Sentía haber acabado completamente con ella. Aquella noche, tras haberse acostado, Aurelia dijo:

—Podemos permanecer aquí durante meses. ¿Vas a estar distanciado durante todo ese tiempo?

Pendrake se volvió de costado y miró la cama gemela donde ella estaba, replicando ásperamente:

—¿Meses? —Se sentía desconcertado. Probablemente llegaría un momento en que acabaría la prisión… por una razón que ella sabía. Se calmó haciendo un esfuerzo—. ¿No vas a decirme nada? —preguntó.

—No.

—¿Pero te gustaría representar el hogar todo el tiempo?

—Como siempre.

Movió él la cabeza, sin poderse decidir a enojarse, por lo que no era enteramente un rechazo.

—Lo pensaré—respondió lentamente—, pero acaso sepas que un hombre no está construido para quedar cruzado de brazos en una situación como ésta. Por lo menos, yo no.

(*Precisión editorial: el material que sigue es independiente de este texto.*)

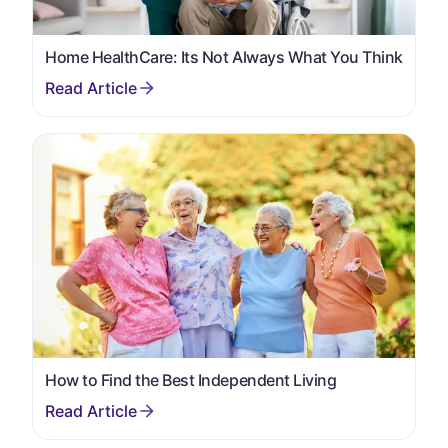
Home HealthCare: Its Not Always What You Think
How to Find the Best Independent Living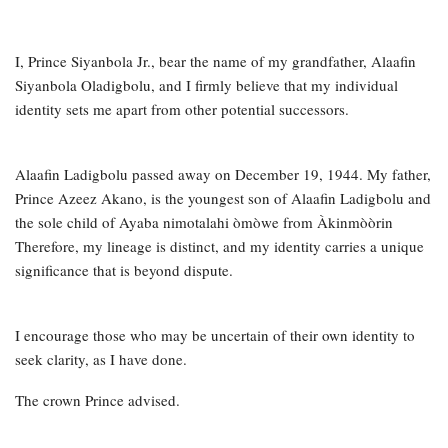
I, Prince Siyanbola Jr., bear the name of my grandfather, Alaafin
Siyanbola Oladigbolu, and I firmly believe that my individual
identity sets me apart from other potential successors.
Alaafin Ladigbolu passed away on December 19, 1944. My father,
Prince Azeez Akano, is the youngest son of Alaafin Ladigbolu and
the sole child of Ayaba nimotalahi òmòwe from Àkinmòòrin
Therefore, my lineage is distinct, and my identity carries a unique
significance that is beyond dispute.
I encourage those who may be uncertain of their own identity to
seek clarity, as I have done.
The crown Prince advised.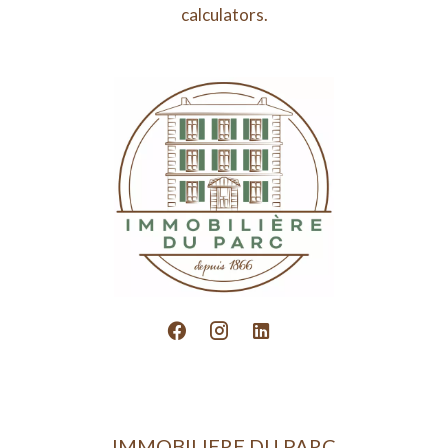
calculators.
IMMOBILIERE DU PARC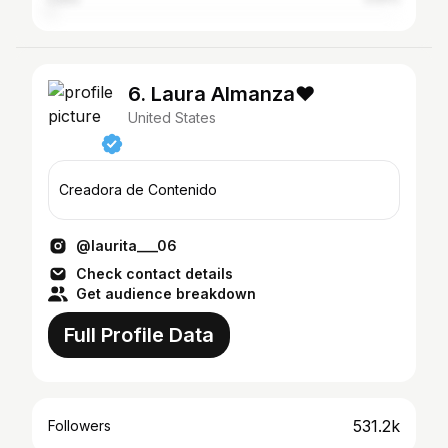
6. Laura Almanza❤️
United States
Creadora de Contenido
@laurita___06
Check contact details
Get audience breakdown
Full Profile Data
531.2k
Followers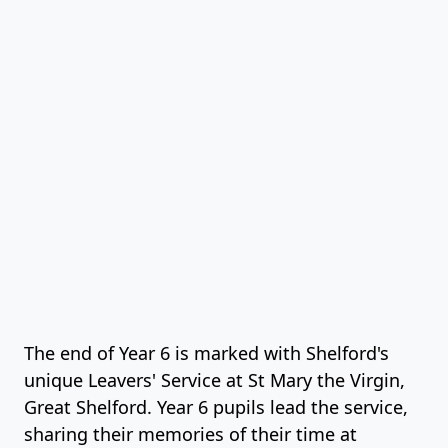
The end of Year 6 is marked with Shelford's
unique Leavers' Service at St Mary the Virgin,
Great Shelford. Year 6 pupils lead the service,
sharing their memories of their time at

—Haz como sientes sobre el particular —fue la respuesta de ella—, pero no seas inamistoso.

Jim la miró con aire desgraciado.

—Si cedo a ese pensamiento—dijo—, me convertiré en un indolente y soñador lotófago, dejando transcurrir los días y las semanas en un idilio sexual.

—No es ésa la peor cosa que podría ocurrir—Ella rió quedamente—. ¿O sí?

—Ahora habla el lotófago—replicó él—. ¿Qué hay de mi auténtica esposa?

En las mejillas de Aurelia asomó una pincelada de rubor, y al hablar lo hizo en tono sutilmente defensivo:

—No me decidí a comprometerme a esa relación hasta haber establecido nosotros que tú y ella habiais estado viviendo juntos durante años. Creo —añadió— que tu mujer decidió permitir que se reanudara la vida conyugal, pero hasta ahora no ha sucedido.

Pendrake, que había formulado sus preguntas indiferente —aquella… otra vida… era irreal—, volvió a mirar a Aurelia, quien había vuelto a su expresión libre de cuidados, pues volvía a sonreír.

El verano fue discurriendo soñadoramente. Tal como él lo había esperado, se tornó inquieto. Mas no fue hasta el asomo del otoño que Pendrake determinó finalmente que era hora ya de despertarse.